Tag: singing

  • doo wop

    I wake, half asleep, in the downstairs guest room, fumbling for the alarm clock on the bedside table. The clock radio is warbling a doo-wop tune from the 60s, the music is tinny, fading in and out of the radio static. 

    “Let me in…” the voice sings, mellow and soothing. “You can’t resist me… Let me in… Let me inside…”

    I struggle to sit up, sleep still heavy on me, weighing me down.

    The radio, the song, louder now, insistent: “You cannot resist me, let me inside…”

    My hand finds the nightstand, flat against the tabletop.  Nothing.

    I realize then that there is no radio in this room, no clock. 

    The music, the song, the singing is coming from outside the window.

    A shadow looms there, just visible between the half-drawn blinds. Tall and dark, learning down to peer in at me, singing… cajoling… calling softly…

    “Let me inside, you cannot resist me, let me in… let me in…”

    I put my hand up, the selenite ring on my finger like a little moon, a bright ward against the darkness outside.

    The singing fades. The shadow slowly withdraws.
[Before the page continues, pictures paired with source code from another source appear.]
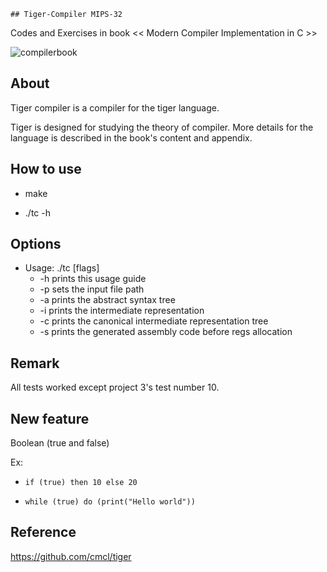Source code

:     ## Tiger-Compiler MIPS-32

Codes and Exercises in book << Modern Compiler Implementation in C >>

![compilerbook](https://images-cn.ssl-images-amazon.com/images/I/41ui4h4faGL._AA218_.jpg)

## About

Tiger compiler is a compiler for the tiger language.

Tiger is designed for studying the theory of compiler. More details for the language is described in the book's content and appendix.

## How to use

- make

- ./tc -h

## Options

- Usage: ./tc [flags]
  - -h prints this usage guide
  - -p sets the input file path
  - -a prints the abstract syntax tree
  - -i prints the intermediate representation
  - -c prints the canonical intermediate representation tree
  - -s prints the generated assembly code before regs allocation

## Remark

All tests worked except project 3's test number 10.

## New feature

Boolean (true and false)

Ex: 
- `if (true) then 10 else 20`

- `while (true) do (print("Hello world"))`

## Reference

https://github.com/cmcl/tiger
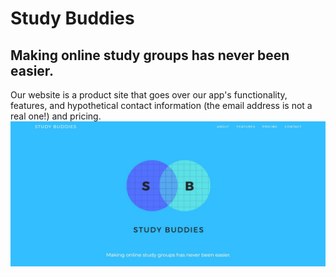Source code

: # Study Buddies
## Making online study groups has never been easier.
Our website is a product site that goes over our app's functionality, features, and hypothetical contact information (the email address is not a real one!) and pricing.
![Website Homepage](webpage.JPG)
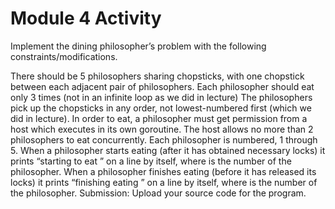 # Module 4 Activity

Implement the dining philosopher’s problem with the following constraints/modifications.

There should be 5 philosophers sharing chopsticks, with one chopstick between each adjacent pair of philosophers.
Each philosopher should eat only 3 times (not in an infinite loop as we did in lecture)
The philosophers pick up the chopsticks in any order, not lowest-numbered first (which we did in lecture).
In order to eat, a philosopher must get permission from a host which executes in its own goroutine.
The host allows no more than 2 philosophers to eat concurrently.
Each philosopher is numbered, 1 through 5.
When a philosopher starts eating (after it has obtained necessary locks) it prints “starting to eat <number>” on a line by itself, where <number> is the number of the philosopher.
When a philosopher finishes eating (before it has released its locks) it prints “finishing eating <number>” on a line by itself, where <number> is the number of the philosopher.
Submission: Upload your source code for the program.

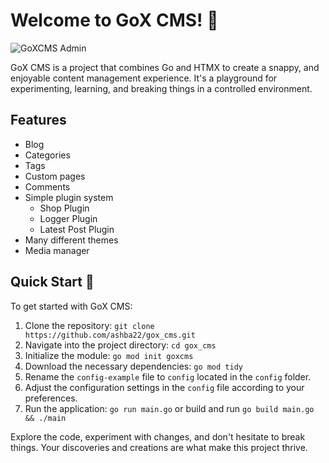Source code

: # Welcome to GoX CMS! 🎉

![GoXCMS Admin](https://i.imgur.com/ipHrr9x.png)

GoX CMS is a project that combines Go and HTMX to create a snappy, and enjoyable content management experience. It's a playground for experimenting, learning, and breaking things in a controlled environment.

## Features

- Blog
- Categories
- Tags
- Custom pages
- Comments
- Simple plugin system
    - Shop Plugin
    - Logger Plugin
    - Latest Post Plugin
- Many different themes
- Media manager

## Quick Start 🏁

To get started with GoX CMS:

1. Clone the repository: `git clone https://github.com/ashba22/gox_cms.git`
2. Navigate into the project directory: `cd gox_cms`
3. Initialize the module: `go mod init goxcms`
4. Download the necessary dependencies: `go mod tidy`
5. Rename the `config-example` file to `config` located in the `config` folder.
6. Adjust the configuration settings in the `config` file according to your preferences.
7. Run the application: `go run main.go` or build and run `go build main.go && ./main`

Explore the code, experiment with changes, and don't hesitate to break things. Your discoveries and creations are what make this project thrive.
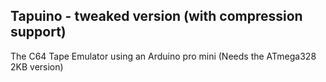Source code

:## Tapuino - tweaked version (with compression support)

The C64 Tape Emulator using an Arduino pro mini 
(Needs the ATmega328 2KB version)
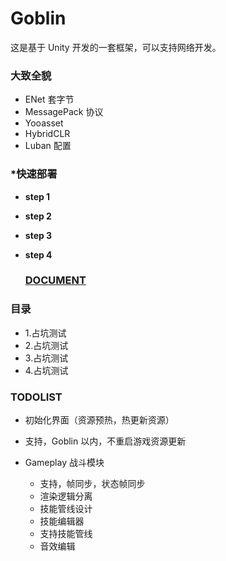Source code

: # Goblin

这是基于 Unity 开发的一套框架，可以支持网络开发。

### 大致全貌

- ENet 套字节
- MessagePack 协议
- Yooasset
- HybridCLR
- Luban 配置

### *快速部署

- **step 1**
- **step 2**
- **step 3**
- **step 4**
  
  ### [DOCUMENT](#catalog)
  

### <span id="catalog">目录</span>

- 1.占坑测试
- 2.占坑测试
- 3.占坑测试
- 4.占坑测试

### TODOLIST

- 初始化界面（资源预热，热更新资源）
  
- 支持，Goblin 以内，不重启游戏资源更新
  
- Gameplay 战斗模块
  
  - 支持，帧同步，状态帧同步
  - 渲染逻辑分离
  - 技能管线设计
  - 技能编辑器
  - 支持技能管线
  - 音效编辑
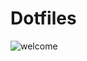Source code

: # Dotfiles
![welcome](https://user-images.githubusercontent.com/67306137/99443304-a2265900-2940-11eb-962f-7d6ae7121cf8.jpeg)
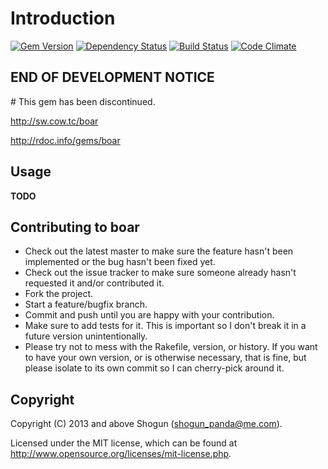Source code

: # Introduction

[![Gem Version](https://badge.fury.io/rb/boar.png)](http://badge.fury.io/rb/boar)
[![Dependency Status](https://gemnasium.com/ShogunPanda/boar.png?travis)](https://gemnasium.com/ShogunPanda/boar)
[![Build Status](https://secure.travis-ci.org/ShogunPanda/boar.png?branch=master)](https://travis-ci.org/ShogunPanda/boar)
[![Code Climate](https://codeclimate.com/github/ShogunPanda/boar.png)](https://codeclimate.com/github/ShogunPanda/boar)

## END OF DEVELOPMENT NOTICE

# This gem has been discontinued.

http://sw.cow.tc/boar

http://rdoc.info/gems/boar

## Usage

**TODO**

## Contributing to boar

- Check out the latest master to make sure the feature hasn't been implemented or the bug hasn't been fixed yet.
- Check out the issue tracker to make sure someone already hasn't requested it and/or contributed it.
- Fork the project.
- Start a feature/bugfix branch.
- Commit and push until you are happy with your contribution.
- Make sure to add tests for it. This is important so I don't break it in a future version unintentionally.
- Please try not to mess with the Rakefile, version, or history. If you want to have your own version, or is otherwise necessary, that is fine, but please isolate to its own commit so I can cherry-pick around it.

## Copyright

Copyright (C) 2013 and above Shogun (shogun_panda@me.com).

Licensed under the MIT license, which can be found at http://www.opensource.org/licenses/mit-license.php.
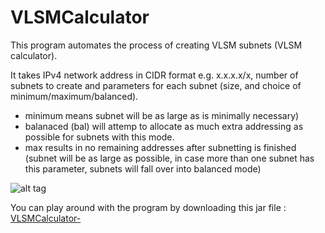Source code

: # VLSMCalculator

This program automates the process of creating VLSM subnets (VLSM calculator).

It takes IPv4 network address in CIDR format e.g. x.x.x.x/x, number of subnets to create and parameters for each subnet (size, and choice of minimum/maximum/balanced).

- minimum means subnet will be as large as is minimally necessary)
- balanaced (bal) will attemp to allocate as much extra addressing as possible for subnets with this mode.
- max results in no remaining addresses after subnetting is finished (subnet will be as large as possible,  in case more than one subnet has this parameter, subnets will fall over into balanced mode)

![alt tag](https://raw.githubusercontent.com/belavina/VLSMCalculator-/master/VLSM.png)

You can play around with the program by downloading this jar file : [VLSMCalculator-](https://github.com/belavina/VLSMCalculator-/blob/master/VLSMCalculator.jar?raw=true)
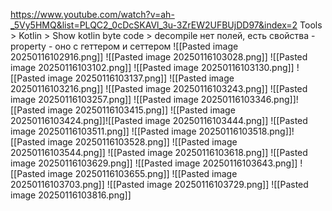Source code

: https://www.youtube.com/watch?v=ah-_5Vy5HMQ&list=PLQC2_0cDcSKAVl_3u-3ZrEW2UFBUjDD97&index=2
Tools > Kotlin > Show kotlin byte code > decompile
нет полей, есть свойства - property - оно с геттером и сеттером
![[Pasted image 20250116102916.png]]
![[Pasted image 20250116103028.png]]
![[Pasted image 20250116103102.png]]
![[Pasted image 20250116103130.png]]
![[Pasted image 20250116103137.png]]
![[Pasted image 20250116103216.png]]
![[Pasted image 20250116103243.png]]
![[Pasted image 20250116103257.png]]
![[Pasted image 20250116103346.png]]![[Pasted image 20250116103415.png]]
![[Pasted image 20250116103424.png]]![[Pasted image 20250116103444.png]]
![[Pasted image 20250116103511.png]]
![[Pasted image 20250116103518.png]]![[Pasted image 20250116103528.png]]
![[Pasted image 20250116103544.png]]
![[Pasted image 20250116103618.png]]
![[Pasted image 20250116103629.png]]
![[Pasted image 20250116103643.png]]
![[Pasted image 20250116103655.png]]
![[Pasted image 20250116103703.png]]
![[Pasted image 20250116103729.png]]
![[Pasted image 20250116103816.png]]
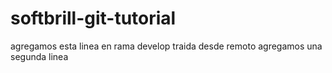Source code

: # softbrill-git-tutorial
agregamos esta linea en rama develop traida desde remoto
agregamos una segunda linea
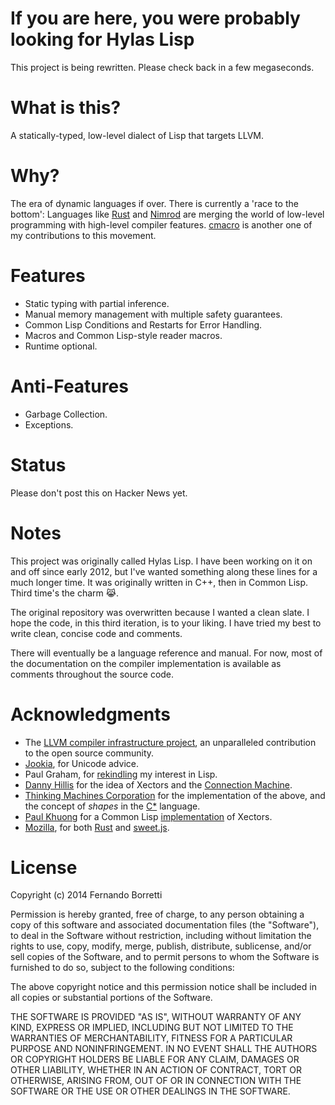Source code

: # If you are here, you were probably looking for Hylas Lisp

This project is being rewritten. Please check back in a few megaseconds.

# What is this?

A statically-typed, low-level dialect of Lisp that targets LLVM.

# Why?

The era of dynamic languages if over. There is currently a 'race to the bottom':
Languages like [Rust](http://www.rust-lang.org/) and
[Nimrod](http://nimrod-lang.org/) are merging the world of low-level programming
with high-level compiler features. [cmacro](https://github.com/eudoxia0/cmacro)
is another one of my contributions to this movement.

# Features

* Static typing with partial inference.
* Manual memory management with multiple safety guarantees.
* Common Lisp Conditions and Restarts for Error Handling.
* Macros and Common Lisp-style reader macros.
* Runtime optional.

# Anti-Features

* Garbage Collection.
* Exceptions.

# Status

Please don't post this on Hacker News yet.

# Notes

This project was originally called Hylas Lisp. I have been working on it on and
off since early 2012, but I've wanted something along these lines for a much
longer time. It was originally written in C++, then in Common Lisp. Third time's
the charm 😹.

The original repository was overwritten because I wanted a clean slate. I hope
the code, in this third iteration, is to your liking. I have tried my best to
write clean, concise code and comments.

There will eventually be a language reference and manual. For now, most of the
documentation on the compiler implementation is available as comments throughout
the source code.

# Acknowledgments

* The [LLVM compiler infrastructure project](http://llvm.org/), an unparalleled
  contribution to the open source community.
* [Jookia](https://github.com/Jookia), for Unicode advice.
* Paul Graham, for [rekindling](http://paulgraham.com/onlisp.html) my interest
  in Lisp.
* [Danny Hillis](http://en.wikipedia.org/wiki/W._Daniel_Hillis) for the idea of
  Xectors and the [Connection Machine](http://en.wikipedia.org/wiki/Connection_Machine).
* [Thinking Machines Corporation](http://en.wikipedia.org/wiki/Thinking_Machines_Corporation)
  for the implementation of the above, and the concept of *shapes* in the
  [C*](http://en.wikipedia.org/wiki/C*) language.
* [Paul Khuong](http://www.pvk.ca/) for a Common Lisp
  [implementation](https://github.com/pkhuong/Xecto) of Xectors.
* [Mozilla](http://www.mozilla.org), for both [Rust](http://www.rust-lang.org/)
  and [sweet.js](http://sweetjs.org/).

# License

Copyright (c) 2014 Fernando Borretti

Permission is hereby granted, free of charge, to any person obtaining a copy
of this software and associated documentation files (the "Software"), to deal
in the Software without restriction, including without limitation the rights
to use, copy, modify, merge, publish, distribute, sublicense, and/or sell
copies of the Software, and to permit persons to whom the Software is
furnished to do so, subject to the following conditions:

The above copyright notice and this permission notice shall be included in
all copies or substantial portions of the Software.

THE SOFTWARE IS PROVIDED "AS IS", WITHOUT WARRANTY OF ANY KIND, EXPRESS OR
IMPLIED, INCLUDING BUT NOT LIMITED TO THE WARRANTIES OF MERCHANTABILITY,
FITNESS FOR A PARTICULAR PURPOSE AND NONINFRINGEMENT. IN NO EVENT SHALL THE
AUTHORS OR COPYRIGHT HOLDERS BE LIABLE FOR ANY CLAIM, DAMAGES OR OTHER
LIABILITY, WHETHER IN AN ACTION OF CONTRACT, TORT OR OTHERWISE, ARISING FROM,
OUT OF OR IN CONNECTION WITH THE SOFTWARE OR THE USE OR OTHER DEALINGS IN
THE SOFTWARE.
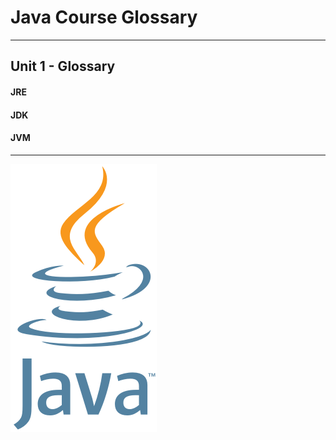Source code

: # Java Course Glossary

---
## Unit 1 - Glossary

#### JRE

#### JDK

#### JVM

---

<a href="https://github.com/Kevin-Lago/Java-Course-Guide">
	<img src="../java_logo.png" />
</a>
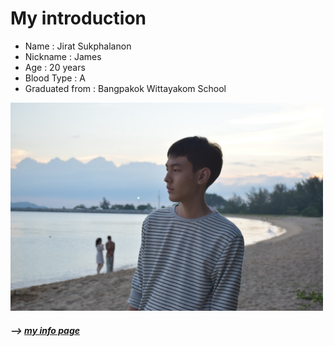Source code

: # **My introduction**

- Name : Jirat Sukphalanon
- Nickname : James
- Age : 20 years
- Blood Type : A
- Graduated from : Bangpakok Wittayakom School

<img src="me.jpg"  width="500"/>

##### --> [my info page](6210612633.github.io)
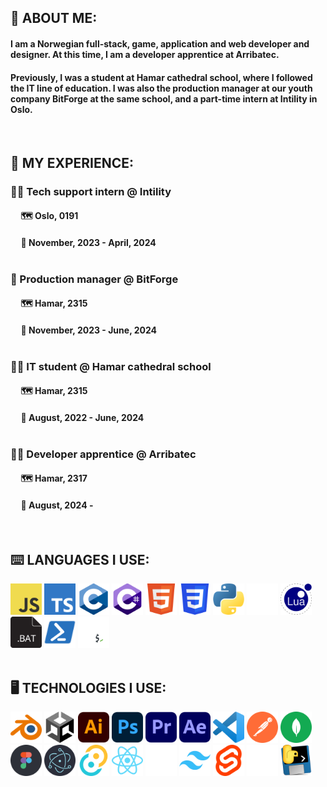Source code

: ## 👾 ABOUT ME:
#### I am a Norwegian full-stack, game, application and web developer and designer. At this time, I am a developer apprentice at Arribatec.
#### Previously, I was a student at Hamar cathedral school, where I followed the IT line of education. I was also the production manager at our youth company BitForge at the same school, and a part-time intern at Intility in Oslo.

<br>

## 🔡 MY EXPERIENCE:
### 👷‍♂️ Tech support intern @ Intility
#### &nbsp; &nbsp; &nbsp;🗺️ Oslo, 0191
#### &nbsp; &nbsp; &nbsp;📅 November, 2023 - April, 2024<br><br>
### 👷 Production manager @ BitForge
#### &nbsp; &nbsp; &nbsp;🗺️ Hamar, 2315
#### &nbsp; &nbsp; &nbsp;📅 November, 2023 - June, 2024<br><br>
### 👨‍💼 IT student @ Hamar cathedral school
#### &nbsp; &nbsp; &nbsp;🗺️ Hamar, 2315
#### &nbsp; &nbsp; &nbsp;📅 August, 2022 - June, 2024<br><br>
### 👨‍🔬 Developer apprentice @ Arribatec
#### &nbsp; &nbsp; &nbsp;🗺️ Hamar, 2317
#### &nbsp; &nbsp; &nbsp;📅 August, 2024 -

<br>

## ⌨️ LANGUAGES I USE:
<div float="left">
    <a href="https://www.javascript.com/"><img src="md/img/js.svg" width="50"></a>
    <a href="https://www.typescriptlang.org/"><img src="md/img/ts.svg" width="50"></a>
    <a href="https://www.w3schools.com/c/c_intro.php"><img src="md/img/c.svg" width="50"></a>
    <a href="https://dotnet.microsoft.com/en-us/languages/csharp"><img src="md/img/cs.svg" width="50"></a>
    <a href="https://developer.mozilla.org/en-US/docs/Web/HTML"><img src="md/img/html.svg" width="50"></a>
    <a href="https://developer.mozilla.org/en-US/docs/Web/CSS"><img src="md/img/css.svg" width="50"></a>
    <a href="https://www.python.org/"><img src="md/img/py.svg" width="50"></a>
    <a href="https://www.rust-lang.org/"><img src="md/img/rust.svg" width="50"></a>
    <a href="https://www.lua.org/"><img src="md/img/lua.svg" width="50"></a>
    <a href="https://www.geeksforgeeks.org/basics-of-batch-scripting/"><img src="md/img/bat.svg" width="50"></a>
    <a href="https://learn.microsoft.com/en-us/powershell/scripting/overview?view=powershell-7.4"><img src="md/img/ps.svg" width="50"></a>
    <a href="https://opensource.com/resources/what-bash"><img src="md/img/sh.svg" width="50"></a>
</div>

<br>

## 🖥️ TECHNOLOGIES I USE:
<div float="left">
    <a href="https://www.blender.org/"><img src="md/img/blender.svg" width="50"></a>
    <a href="https://unity.com/"><img src="md/img/unity.svg" width="50"></a>
    <a href="https://www.adobe.com/no/products/illustrator/campaign/pricing.html?gclid=CjwKCAiAq4KuBhA6EiwArMAw1IfnwKIq3tN61kPeIRxY4wSZ-Zd0FNXV5N_hskuICvflzNW6SbruSRoCFMsQAvD_BwE&mv=search&mv=search&mv2=paidsearch&sdid=GMCWY69B&ef_id=CjwKCAiAq4KuBhA6EiwArMAw1IfnwKIq3tN61kPeIRxY4wSZ-Zd0FNXV5N_hskuICvflzNW6SbruSRoCFMsQAvD_BwE:G:s&s_kwcid=AL!3085!3!597287462549!e!!g!!adobe%20illustrator!1480122696!60147184954&gad_source=1"><img src="md/img/adobe_ai.svg" width="50"></a>
    <a href="https://www.adobe.com/no/products/photoshop/landpa.html?gclid=CjwKCAiAq4KuBhA6EiwArMAw1HeMsUrZn60vIxW56FBT4Q7_S1c130w-yLsgJJXbxgPY1kxF-NDlVxoCZGoQAvD_BwE&mv=search&mv=search&mv2=paidsearch&sdid=2XBSBWBF&ef_id=CjwKCAiAq4KuBhA6EiwArMAw1HeMsUrZn60vIxW56FBT4Q7_S1c130w-yLsgJJXbxgPY1kxF-NDlVxoCZGoQAvD_BwE:G:s&s_kwcid=AL!3085!3!474194483951!e!!g!!adobe%20photoshop!1471316782!58669001444&gad_source=1"><img src="md/img/adobe_ps.svg" width="50"></a>
    <a href="https://www.adobe.com/no/products/premiere/campaign/pricing.html?gclid=CjwKCAiAq4KuBhA6EiwArMAw1Iiku1_Rr9jNBxdi_2mS418MorfDzIq4VGWXBJiNfth_SXKcp_FG7BoCBNMQAvD_BwE&mv=search&mv=search&mv2=paidsearch&sdid=G4FRYP7G&ef_id=CjwKCAiAq4KuBhA6EiwArMAw1Iiku1_Rr9jNBxdi_2mS418MorfDzIq4VGWXBJiNfth_SXKcp_FG7BoCBNMQAvD_BwE:G:s&s_kwcid=AL!3085!3!340868332463!e!!g!!adobe%20premiere%20pro!1471316863!58669011724&gad_source=1"><img src="md/img/adobe_pr.svg" width="50"></a>
    <a href="https://www.adobe.com/no/products/aftereffects/landpb.html?gclid=CjwKCAiAq4KuBhA6EiwArMAw1O2f0ndsWoe976kuIxOHTnpZqXsgkcqnvIQamlSfZUj8JBpbV2JjJBoC5gIQAvD_BwE&mv=search&mv=search&mv2=paidsearch&sdid=G85SYKHF&ef_id=CjwKCAiAq4KuBhA6EiwArMAw1O2f0ndsWoe976kuIxOHTnpZqXsgkcqnvIQamlSfZUj8JBpbV2JjJBoC5gIQAvD_BwE:G:s&s_kwcid=AL!3085!3!597212105440!e!!g!!adobe%20after%20effects!1471316602!57366244312&gad_source=1"><img src="md/img/adobe_ae.svg" width="50"></a>
    <a href="https://code.visualstudio.com/"><img src="md/img/vscode.svg" width="50"></a>
    <a href="https://www.postman.com/"><img src="md/img/postman.svg" width="50"></a>
    <a href="https://www.mongodb.com/"><img src="md/img/mongodb.svg" width="50"></a>
    <a href="https://figma.com/"><img src="md/img/figma.svg" width="50"></a>
    <a href="https://www.electronjs.org/"><img src="md/img/electron.svg" width="50"></a>
    <a href="https://tauri.app/"><img src="md/img/tauri.svg" width="50"></a>
    <a href="https://react.dev/"><img src="md/img/react.svg" width="50"></a>
    <a href="https://nextjs.org/"><img src="md/img/nextjs.svg" width="50"></a>
    <a href="https://tailwindcss.com/"><img src="md/img/tailwind.svg" width="50"></a>
    <a href="https://svelte.dev/"><img src="md/img/svelte.svg" width="50"></a>
    <a href="https://expressjs.com/"><img src="md/img/express.svg" width="50"></a>
    <a href="https://pyinstaller.org/en/v4.8/usage.html"><img src="md/img/pyinstaller.svg" width="50"></a>
</div>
Maybe it hisses as it does.

  • lounge act

    Woke early this morning with a handful of broken fragments from last night’s dreams, losing little shards as the day progresses, memories and images slipping through my fingers and lost for good.

    Here’s what’s left…

    …a heartfelt farewell from one of my clients, almost paternal in how touching his words are…

    …my wife and I stop off at a local bar set up in a aluminum trailer on the outskirts of town, an absolute shithole under new ownership — the proprietor is a short, pudgy twerp utterly clueless and out of place in his red satin tuxedo. I recognize him from a dream when I was very young, when he had a suave and menacing manner. His name is Kincaid. I haven’t thought of him in thirty years.

    While he vainly tries to chat up my wife, I’m cornered by a heavyset woman in a ball gown. Despite her ragged, bottle blonde shag haircut I recognize her as an acquaintance from my local theater days.

    I barely know her but she acts like I’ve been on her mind every single day of the past ten years. She tells me she’s singing now — the “talent” to keep the patrons happy. I make the mistake of saying that we’ll come by to hear her perform sometime, spurring her into an impromptu rendition of an old torch song.

    She fills each note with so much feeling that I’m mildly impressed — at least until she leans forward, putting her knee on the seat next to mine and. She takes my hand, staring deeply into my eyes as she sings…

    …I wake, a little embarrassed for her and a little puzzled by the reappearance of Kincaid after almost thirty years.